O espectáculo caminhava para o seu fim. Via-se nos rostos e olhos, quer de actores e público, um brilho rasgado de alegria. Alguns diziam: passava aqui a noite a ver este espectáculo. Outros, que parecia que se estava numa sala de teatro da capital a ver uma companhia profissional tal era o rigor que os actores empregavam aos seus papéis. Até que se ouve através de som de fundo e aqui o público apercebeu-se do seu final.
Ah, gente da Gandarela! / Bairro pobre, mas honrado! / Vale mais a tua chinela / Que pantufa de fivela / Ou sapato envernizado!... / És pobre. Porém espanta / Tua alegre condição!... / Gente que sofre e que canta: / A alma junto à garganta / E, nas mãos o coração... / Gente tão mal compreendida, / Que não a querem compreender!... / Mostra aos outros o que é vida: / Diz-lhes que é prazer e lida / Diz-lhes que é rir e sofrer!”
O público, todo de pé aplaudia.
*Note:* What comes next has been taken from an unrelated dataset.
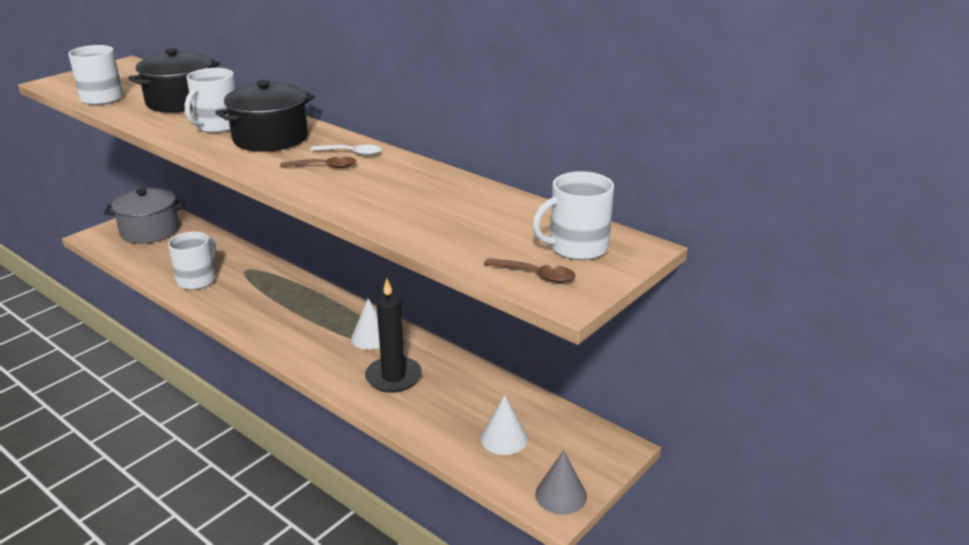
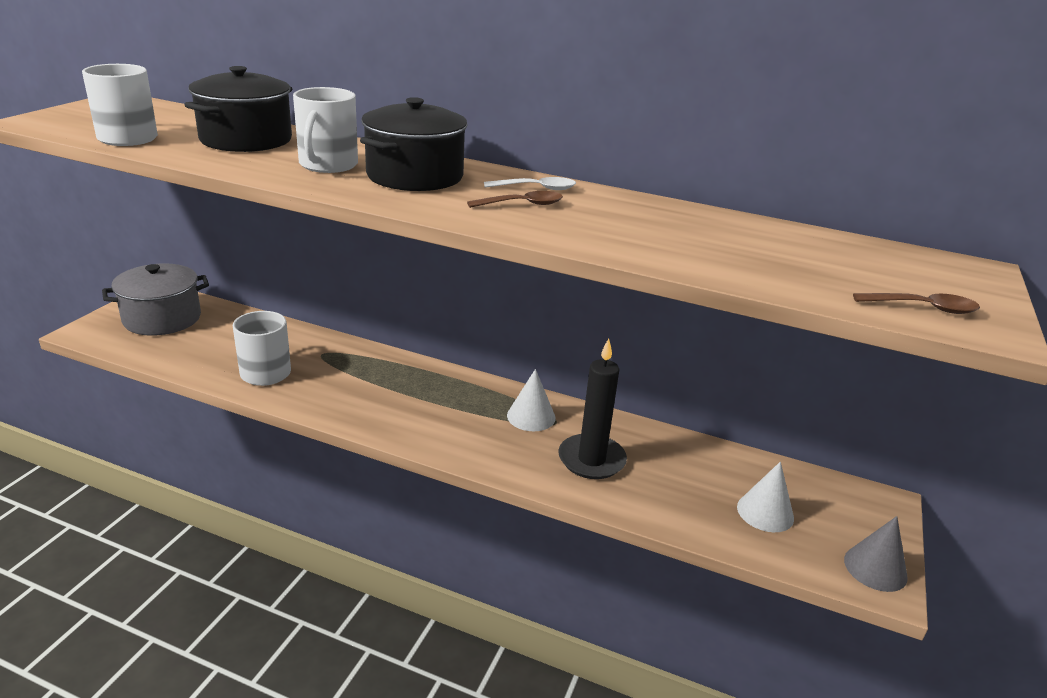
camera: 20 degrees left, 0 degrees up
white mug [533,171,614,260] -> none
Os actores tiveram de vir por várias vezes ao palco para receber os aplausos e agradecer a bondade deles. Na última aparição trouxeram o seu encenador, Fernando Santos, e os aplausos eram tantos que a sala parecia que vinha abaixo. Aqui ouviu-se os poucos moradores da Gandarela que assistiram ao espectáculo, dizerem: Bravo, a Gandarela e o seu povo é isso! O que confirmo. Foi naquele lugar que vim ao Mundo.
Mas, mal sabíamos a fama que ia ter a nossa Gandarela.”